▶ [EXTRACTED RECORDS]:
________________________
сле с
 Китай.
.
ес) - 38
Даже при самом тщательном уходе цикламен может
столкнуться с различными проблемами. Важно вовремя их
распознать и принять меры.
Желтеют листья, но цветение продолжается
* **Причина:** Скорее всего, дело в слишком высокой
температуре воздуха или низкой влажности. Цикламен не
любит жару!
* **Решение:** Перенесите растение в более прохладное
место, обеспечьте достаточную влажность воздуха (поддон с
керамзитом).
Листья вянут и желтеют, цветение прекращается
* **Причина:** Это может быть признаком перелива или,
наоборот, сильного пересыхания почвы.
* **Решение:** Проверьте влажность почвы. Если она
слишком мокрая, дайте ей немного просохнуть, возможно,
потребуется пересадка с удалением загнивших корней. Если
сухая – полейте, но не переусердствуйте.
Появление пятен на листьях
________________________
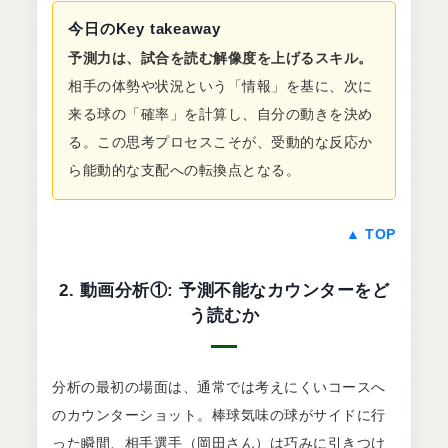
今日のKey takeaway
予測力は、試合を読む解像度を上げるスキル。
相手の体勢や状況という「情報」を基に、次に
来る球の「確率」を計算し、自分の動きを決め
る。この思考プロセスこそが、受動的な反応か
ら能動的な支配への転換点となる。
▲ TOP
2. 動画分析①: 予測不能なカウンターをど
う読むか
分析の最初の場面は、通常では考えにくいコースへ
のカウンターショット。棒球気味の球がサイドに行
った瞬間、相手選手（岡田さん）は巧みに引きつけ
________________________
▶ [WHAT YOU ARE ASKED TO DO]:
Copy the lines in the entries above, starting with the line that contains "今日のKey takeaway" and continuing through the line that contains "った瞬間、相手選手（岡田さん）は巧みに引きつけ", with both of those lines included.

▶ [TASK RESPONSE]:
今日のKey takeaway
予測力は、試合を読む解像度を上げるスキル。
相手の体勢や状況という「情報」を基に、次に
来る球の「確率」を計算し、自分の動きを決め
る。この思考プロセスこそが、受動的な反応か
ら能動的な支配への転換点となる。
▲ TOP
2. 動画分析①: 予測不能なカウンターをど
う読むか
分析の最初の場面は、通常では考えにくいコースへ
のカウンターショット。棒球気味の球がサイドに行
った瞬間、相手選手（岡田さん）は巧みに引きつけ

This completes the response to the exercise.